The postulate that the speed of light is variable solves many cosmological problems for which inflation is the currently-favoured theory. Mageuijo makes a good case for saying that VSL is the superior theory. My main criticism, however, is that Mageuijo does not give us enough details: although the expositions of relativity theory and inflation were good, VSL was too briefly and lightly explained to be useful.

The best parts of this book are the many laugh-out-loud moments, especially the intemperate and biting criticisms of the academic establishment. Joao Mageuijo admires and criticises England in equal measure, praising our toleration and (biting the hand that feeds him) condemning our insularity and snobbery.

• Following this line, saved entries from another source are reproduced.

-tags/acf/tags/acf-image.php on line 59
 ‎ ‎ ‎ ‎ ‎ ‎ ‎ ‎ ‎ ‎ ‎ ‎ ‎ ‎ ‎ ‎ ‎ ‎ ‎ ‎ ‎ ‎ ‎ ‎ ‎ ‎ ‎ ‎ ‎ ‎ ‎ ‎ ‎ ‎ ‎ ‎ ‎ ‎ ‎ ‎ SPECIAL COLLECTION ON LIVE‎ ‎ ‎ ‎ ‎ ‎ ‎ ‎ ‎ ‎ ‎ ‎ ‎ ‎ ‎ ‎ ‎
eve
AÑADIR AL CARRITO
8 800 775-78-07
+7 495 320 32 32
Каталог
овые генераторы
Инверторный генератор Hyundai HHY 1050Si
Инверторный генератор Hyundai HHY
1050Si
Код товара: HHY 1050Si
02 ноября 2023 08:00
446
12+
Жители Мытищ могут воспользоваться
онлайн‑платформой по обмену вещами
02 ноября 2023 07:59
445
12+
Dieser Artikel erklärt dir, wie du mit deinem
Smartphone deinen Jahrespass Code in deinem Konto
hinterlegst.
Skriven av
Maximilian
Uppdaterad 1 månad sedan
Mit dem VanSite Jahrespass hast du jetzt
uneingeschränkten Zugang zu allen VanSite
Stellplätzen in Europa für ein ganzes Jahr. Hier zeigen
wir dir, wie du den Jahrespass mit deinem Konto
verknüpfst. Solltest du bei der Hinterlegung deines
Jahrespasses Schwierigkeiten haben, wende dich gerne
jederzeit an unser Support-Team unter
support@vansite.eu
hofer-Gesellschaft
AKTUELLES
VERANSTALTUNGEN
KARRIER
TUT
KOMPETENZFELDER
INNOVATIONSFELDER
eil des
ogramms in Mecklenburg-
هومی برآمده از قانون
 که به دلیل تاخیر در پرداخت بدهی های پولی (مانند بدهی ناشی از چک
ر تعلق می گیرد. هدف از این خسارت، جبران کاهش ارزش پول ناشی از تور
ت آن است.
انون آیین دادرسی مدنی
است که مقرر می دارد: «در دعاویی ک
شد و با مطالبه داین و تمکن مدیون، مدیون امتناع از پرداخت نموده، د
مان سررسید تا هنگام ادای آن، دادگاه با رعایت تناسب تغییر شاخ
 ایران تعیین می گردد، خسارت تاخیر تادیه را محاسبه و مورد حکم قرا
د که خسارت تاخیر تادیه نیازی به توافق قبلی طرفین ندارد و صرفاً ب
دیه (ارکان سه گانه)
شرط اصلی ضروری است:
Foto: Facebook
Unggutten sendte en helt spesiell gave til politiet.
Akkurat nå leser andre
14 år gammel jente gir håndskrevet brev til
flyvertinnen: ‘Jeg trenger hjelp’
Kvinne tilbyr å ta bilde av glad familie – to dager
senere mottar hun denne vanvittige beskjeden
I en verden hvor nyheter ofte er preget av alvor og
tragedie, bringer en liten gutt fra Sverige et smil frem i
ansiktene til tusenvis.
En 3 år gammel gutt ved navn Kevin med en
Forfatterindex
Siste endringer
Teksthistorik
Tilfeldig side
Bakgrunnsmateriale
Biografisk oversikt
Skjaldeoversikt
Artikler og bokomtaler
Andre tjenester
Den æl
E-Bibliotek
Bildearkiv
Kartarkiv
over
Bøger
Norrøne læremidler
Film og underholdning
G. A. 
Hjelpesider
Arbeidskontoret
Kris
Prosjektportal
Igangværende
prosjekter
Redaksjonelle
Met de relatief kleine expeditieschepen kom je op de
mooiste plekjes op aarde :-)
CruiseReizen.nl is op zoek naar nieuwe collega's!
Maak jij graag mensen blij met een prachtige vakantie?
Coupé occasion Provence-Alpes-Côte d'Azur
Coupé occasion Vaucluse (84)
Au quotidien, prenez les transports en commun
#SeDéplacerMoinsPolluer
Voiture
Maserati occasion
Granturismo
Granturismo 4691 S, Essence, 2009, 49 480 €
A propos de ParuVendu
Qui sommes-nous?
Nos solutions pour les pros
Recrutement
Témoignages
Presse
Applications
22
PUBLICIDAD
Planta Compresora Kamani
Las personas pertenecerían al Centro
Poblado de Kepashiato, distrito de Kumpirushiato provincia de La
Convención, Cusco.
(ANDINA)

Posing as an anarchist and a leftist, Mageuijo in fact makes a luminous case for the free market as a corrective for British science, which is bureaucratic, administratively top-heavy, low-paying and subsidy-dependent. We clearly need the winds of free enterprise to blow through the academy, not anarchy to topple it. Likewise, British science bosses and journal editors (in fact, the whole world-wide system of refereed journals) are insular, narrow-minded and unadventurous; which seem like the abuses of a trades union rather than snobbish traditionalism. I like Mageuijo's solution of web-journals without referees.

In summary, Joao Mageuijo's lively treatment of social problems and personalities in science is very enjoyable but his truly original physical theory needs more exposure.